Devotees in Stockholm, Sweden, are campaigning to save their Hare Krishna Center, which has served the public for 34 years and is the oldest Hindu temple in the city.
Every three years so far, the Center has renewed its lease with its landlord, Familjebostader (Family Residences), a property company that is owned by the Municipality of Stockholm and builds properties for public benefit.
But in December 2014, the company cancelled ISKCON’s rental contract, effective September 2015, with plans to use the building for another purpose.
While this is a legal practice, the law also requires the the company to provide compensation for its renters, so that they can smoothly set up elsewhere. However so far it has agreed to provide only the absolute minimum compensation.
“That would mean we would not be able to relocate and would be forced to close down our activities,” says Tapas Das, who has been temple president since 1999.
The Hare Krishna Center’s first response was to bring the case to the public negotiations office. Because Family Residence’s contractor failed to start work on the set date, the office was able to make them postpone the eviction until September 30th this year.
In the meantime, devotees attempted to come to a settlement with Family Residences for more appropriate compensation, following the company’s own requirements.
University students chant and dance during a visit to learn about Krishna consciousness
“We put together a very comprehensive document including our history, details on what services we offer to society, and testimonies, and presented it to them in December 2015,” says Tapas. “But so far, their lawyer hasn’t responded.

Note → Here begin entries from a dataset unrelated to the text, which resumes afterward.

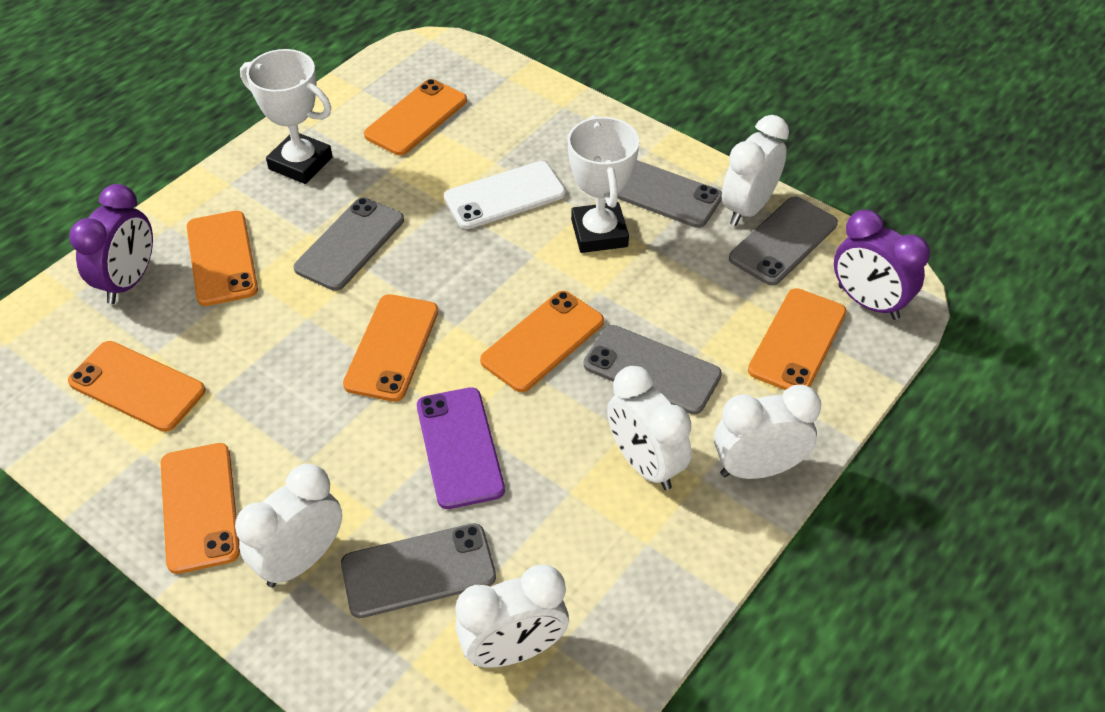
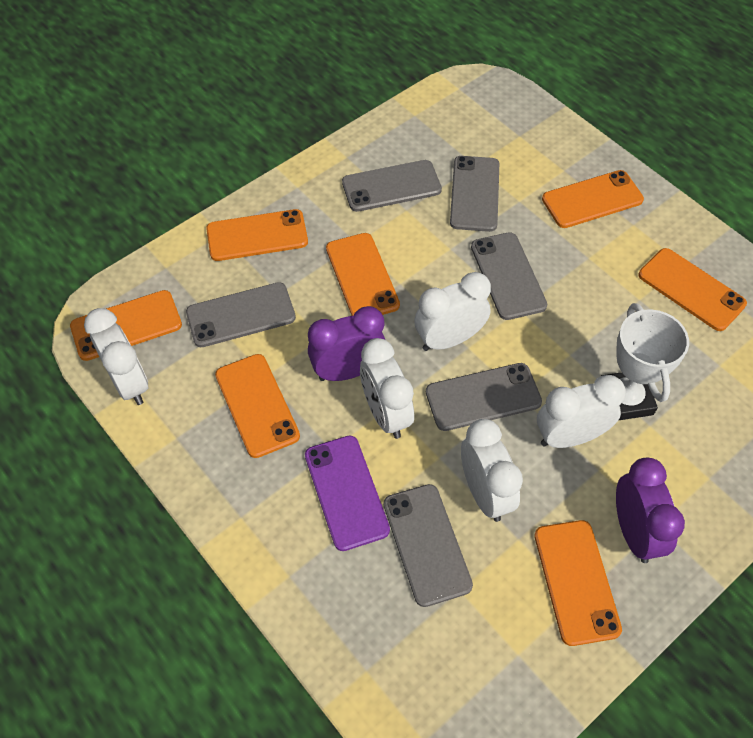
grey phone: [294,198,404,291] [341,523,496,618] [584,325,722,415] [618,160,722,228] [729,196,838,286] = 5 -> [186,282,296,347] [342,160,442,212] [383,484,473,607] [426,363,542,431] [450,156,499,232] [471,232,547,320] = 6
white phone: [444,161,566,229] = 1 -> none = 0
white trophy: [240,49,332,184] [568,115,639,253] = 2 -> [600,303,689,421] = 1

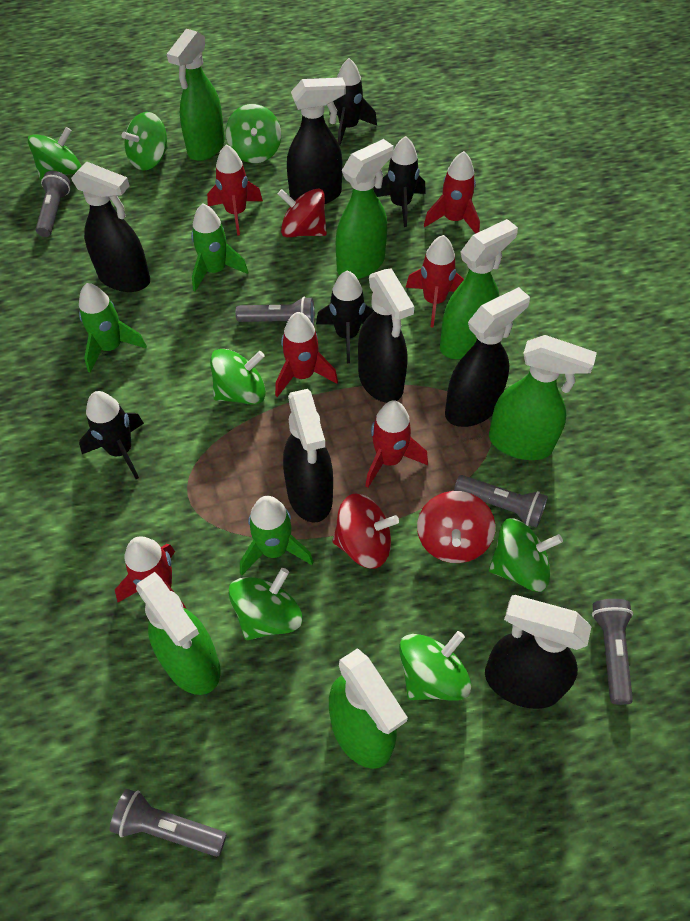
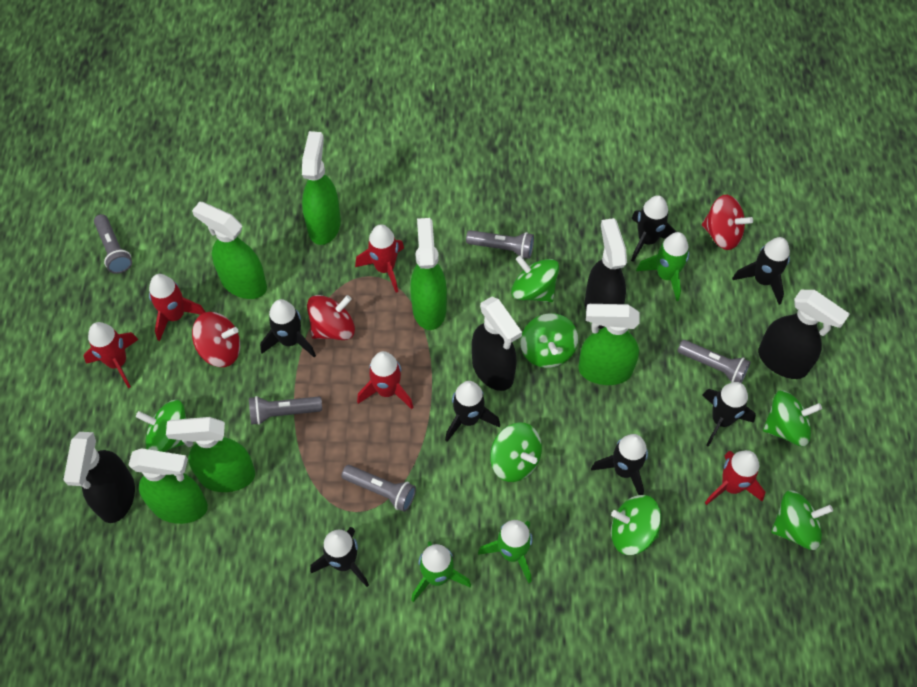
black rocket: [79,391,144,479] [316,270,374,363] [329,58,377,146] [373,136,426,227] = 4 -> [260,299,316,357] [310,527,369,587] [445,381,500,442] [591,434,648,495] [631,195,677,262] [702,382,756,447] [732,237,790,305] = 7
black spray bottle: [71,162,150,292] [283,389,333,523] [287,78,346,204] [358,268,414,403] [445,287,530,427] [485,595,592,709] = 6 -> [63,432,135,523] [472,297,522,391] [585,218,627,329] [758,290,850,379] = 4
red rocket: [115,536,186,609] [207,144,263,236] [275,312,338,397] [365,401,428,488] [406,235,464,328] [424,151,480,234] = 6 -> [84,322,139,388] [149,274,205,341] [355,224,404,293] [357,351,413,409] [705,450,766,505] = 5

Biding time is their tactic.”
The document shows how the Hare Krishna Center is a cultural treasure for the city of Stockholm, bringing diversity and benefit to the public. It is reasonable to claim, devotees say, that a municipal property company has a special responsibility to take this public service into consideration.
Established in 1982, the Hare Krishna Center is located in Fridhemsplan, a busy and very accessible central area of Stockholm. It actually includes two separate buildings: the Center – with a holistic spiritual gift shop – and Govinda’s, the oldest vegetarian restaurant in the city.